* _Consigna de trabajo A_
En el texto sobre Rumania y el totalitarismo, ¿qué película de Bergman recuerda más de una vez quien escribe?
* _Consigna de trabajo B_
Prosigue el texto sobre Rumania y el totalitarismo a partir de su última oración.

------ Texto del ejercicio

La frase me ha preocupado en los últimos años. Me preguntaba cuántas palabras y cuáles habría que cambiar para caracterizar la situación actual.
Cuando
era niño, viví yo mismo los horrores del odio y de la guerra en la Rumania legionaria,1* burguesa
y nacionalista. Luego, consulté numerosos libros, documentos, creaciones
artísticas y estudios de todo tipo para entender el fenómeno de la Alemania
nazi pero también sus diversas variantes europeas, observando los distintos
significados social, histórico y psicológico (o sea, humano) de una profunda
degradación colectiva. El desconcierto y la exasperación de unos estratos cada
vez más amplios de población, la extinción progresiva (por medio de terror) de
la sociedad civil, la institución de un estado de sitio cotidiano en el que «el
enemigo» externo se convierte en un mero pretexto para aniquilar a los
«sospechosos» dentro de la ciudadela.
Pero
sólo en los últimos años me pareció entender de verdad el mecanismo que hace
que proliferen semejantes desastres. Bajo la presión cada vez más acentuada de
la erosión económica, política y moral, Rumania ofrecía el cuadro inmediato de
un derrumbamiento en el que yo ya no era sólo cobaya, como en mi infancia, sino
también observador, más aún, uno de los «sospechosos» que todavía no estaban
desarmados del todo.
Me
he acordado más de una vez de la película de Bergman El huevo de serpiente, del marasmo de la Alemania prenazi, de las
fases paranoicas del desconcierto y la manipulación, del modo en que el desánimo
se convierte en resignación y luego en sometimiento, cómo la insatisfacción
busca, a toda prisa, metas marginales, cómo la estupidez y la violencia
estallan donde pueden, en condiciones de miseria y acoso cotidianos.
Apresurémonos
a decir que, a pesar de las abundantes semejanzas, la Rumania de hoy no es la
Rumania legionaria, burguesa y nacionalista de la época de entreguerras y de la
contienda.
Las
prolongadas controversias que han tenido lugar en Occidente en los últimos años
acerca del parecido entre el nazismo y el comunismo ignoran, de forma no del
todo inocente, las diferencias entre los dos sistemas totalitarios. La
aceptación de las cómodas etiquetas, característica de la necesidad muy común
de simplificación, se asocia, probablemente, con la ingenua convicción de que,
demostrando que las dos formas de dictadura tienen efectos igualmente
catastróficos, se puede llegar, mediante una especie de culpabilidad general, a
relativizar las culpas y, así, a una gradual e implícita disculpa.

------------
------ Datos sin procesar

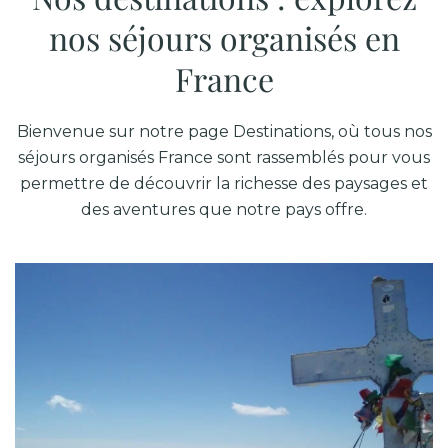
nos séjours organisés en
France
Bienvenue sur notre page Destinations, où tous nos
séjours organisés France sont rassemblés pour vous
permettre de découvrir la richesse des paysages et
des aventures que notre pays offre.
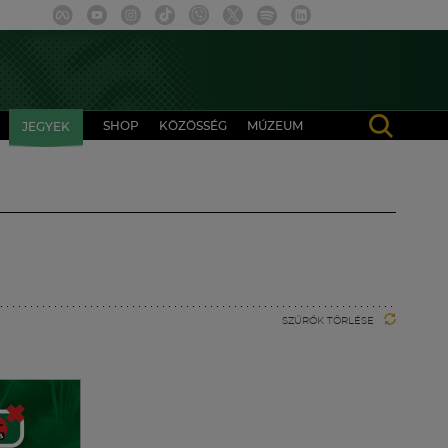
SHOP
KÖZÖSSÉG
MÚZEUM
JEGYEK
SZŰRŐK TÖRLÉSE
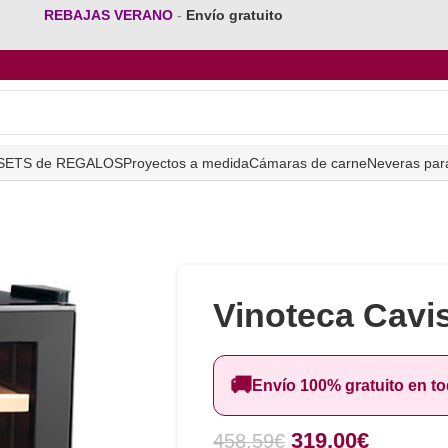
REBAJAS VERANO
-
Envío gratuito
SETS de REGALOS
Proyectos a medida
Cámaras de carne
Neveras par
Vinoteca Cav
🚚
Envío 100% gratuito en t
319,00
€
458,59
€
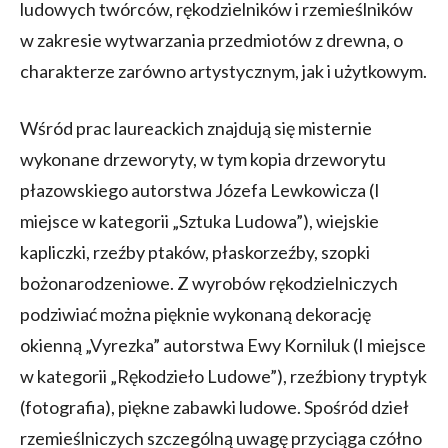
ludowych twórców, rękodzielników i rzemieślników
w zakresie wytwarzania przedmiotów z drewna, o
charakterze zarówno artystycznym, jak i użytkowym.
Wśród prac laureackich znajdują się misternie
wykonane drzeworyty, w tym kopia drzeworytu
płazowskiego autorstwa Józefa Lewkowicza (I
miejsce w kategorii „Sztuka Ludowa”), wiejskie
kapliczki, rzeźby ptaków, płaskorzeźby, szopki
bożonarodzeniowe. Z wyrobów rękodzielniczych
podziwiać można pięknie wykonaną dekorację
okienną „Vyrezka” autorstwa Ewy Korniluk (I miejsce
w kategorii „Rękodzieło Ludowe”), rzeźbiony tryptyk
(fotografia), piękne zabawki ludowe. Spośród dzieł
rzemieślniczych szczególną uwagę przyciąga czółno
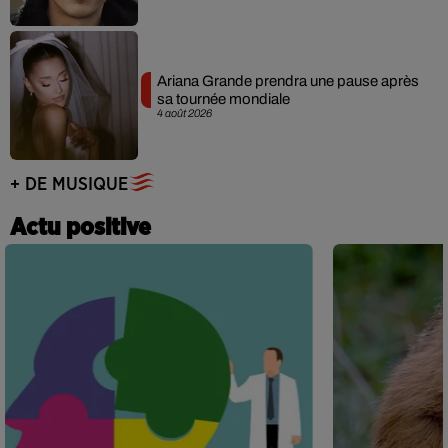
Ariana Grande prendra une pause après
sa tournée mondiale
4 août 2026
+ DE MUSIQUE
Actu positive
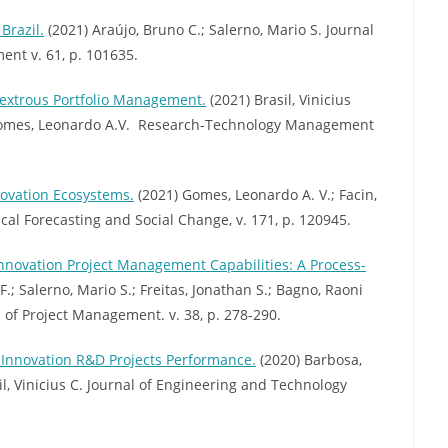
Brazil.
(2021) Araújo, Bruno C.; Salerno, Mario S. Journal
nt v. 61, p. 101635.
dextrous Portfolio Management.
(2021) Brasil, Vinicius
.; Gomes, Leonardo A.V. Research-Technology Management
ovation Ecosystems.
(2021) Gomes, Leonardo A. V.; Facin,
ical Forecasting and Social Change, v. 171, p. 120945.
nnovation Project Management Capabilities: A Process-
F.; Salerno, Mario S.; Freitas, Jonathan S.; Bagno, Raoni
al of Project Management. v. 38, p. 278-290.
 Innovation R&D Projects Performance.
(2020) Barbosa,
sil, Vinicius C. Journal of Engineering and Technology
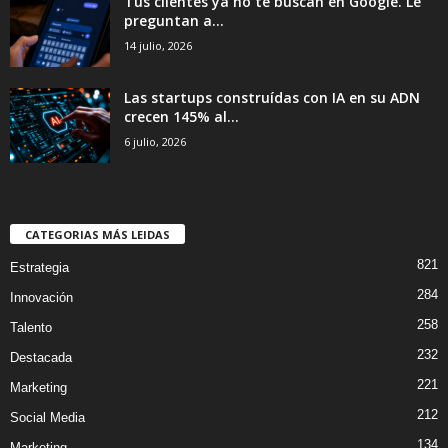
Tus clientes ya no te buscan en Google. Le
preguntan a...
14 julio, 2026
Las startups construídas con IA en su ADN
crecen 145% al...
6 julio, 2026
CATEGORIAS MÁS LEIDAS
821
Estrategia
284
Innovación
258
Talento
232
Destacada
221
Marketing
212
Social Media
134
Marketing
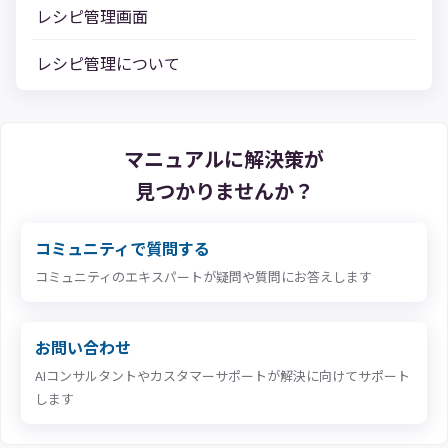
レシピ管理画面
レシピ管理について
マニュアルに解決策が
見つかりませんか？
コミュニティで質問する
コミュニティのエキスパートが疑問や質問にお答えします
お問い合わせ
AIコンサルタントやカスタマーサポートが解決に向けてサポート
します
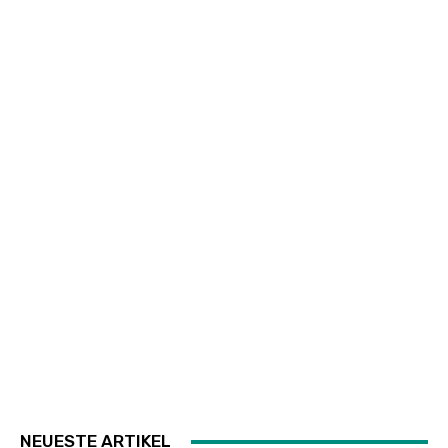
NEUESTE ARTIKEL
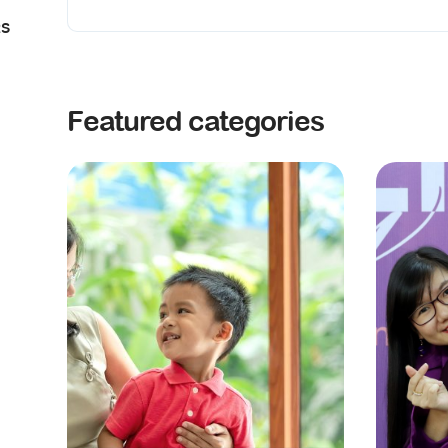
RS
Featured categories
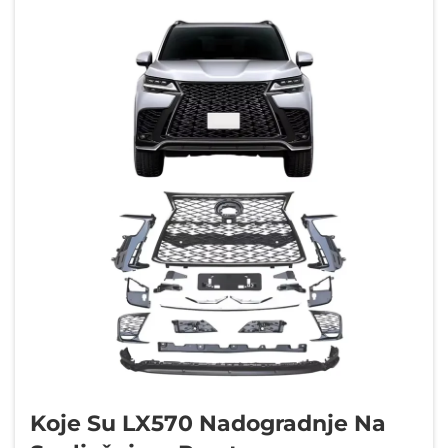
Koje Su LX570 Nadogradnje Na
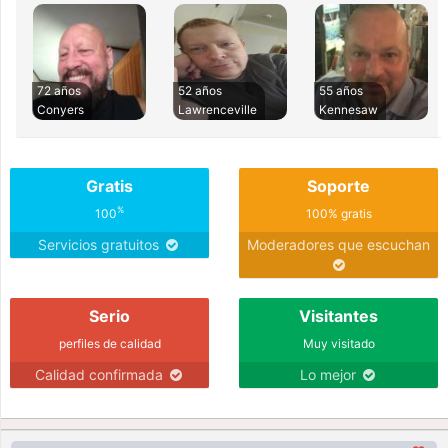
72 años
52 años
55 años
Conyers
Lawrenceville
Kennesaw
Gratis
Soporte
%
100
100% gratis
Servicios gratuitos
Moderadores que escuchan
Serio
Visitantes
perfiles de calidad
Muy visitado
Calidad confirmada
Lo mejor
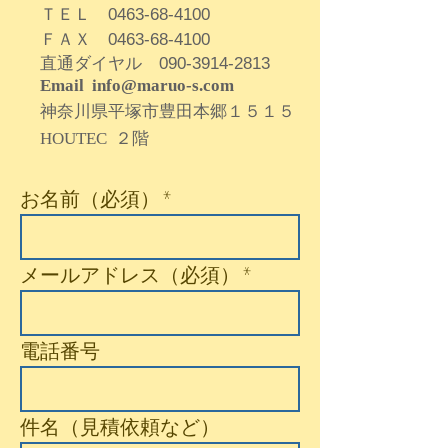
ＴＥＬ
0463-68-4100
ＦＡＸ
0463-68-4100
直通ダイヤル
090-3914-2813
Email
info@maruo-s.com
神奈川県平塚市豊田本郷１５１５
HOUTEC ２階
お名前（必須）
メールアドレス（必須）
電話番号
件名（見積依頼など）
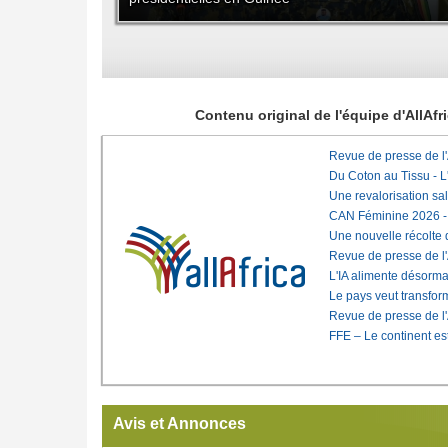
Contenu original de l'équipe d'AllAf
Revue de presse de l
Du Coton au Tissu - L'
Une revalorisation sa
CAN Féminine 2026 - C
Une nouvelle récolte d
Revue de presse de l
L'IA alimente désorma
Le pays veut transfo
Revue de presse de l
FFE – Le continent est
Avis et Annonces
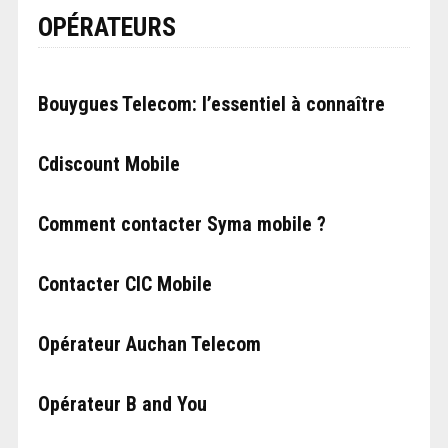
OPÉRATEURS
Bouygues Telecom: l’essentiel à connaître
Cdiscount Mobile
Comment contacter Syma mobile ?
Contacter CIC Mobile
Opérateur Auchan Telecom
Opérateur B and You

------------

* _Tu respuesta A_
El huevo de serpiente.

* _Tu respuesta B_
Tampoco
el modo como se «prestan» a veces los métodos iguala los dos sistemas. Quien
quiera entender algo esencial sobre el «socialismo real» (pero también quien
investigue el carácter y las consecuencias del «nacionalsocialismo») habría de
profundizar antes en las diferencias entre el nazismo y el comunismo. Este
último proponía un generoso ideal humanista, de amplia audiencia, y se servía
de una duplicidad estratégica variada, más sutil, lo que explica, tal vez,
siquiera en parte, su venerable edad y su incomparable fuerza de penetración.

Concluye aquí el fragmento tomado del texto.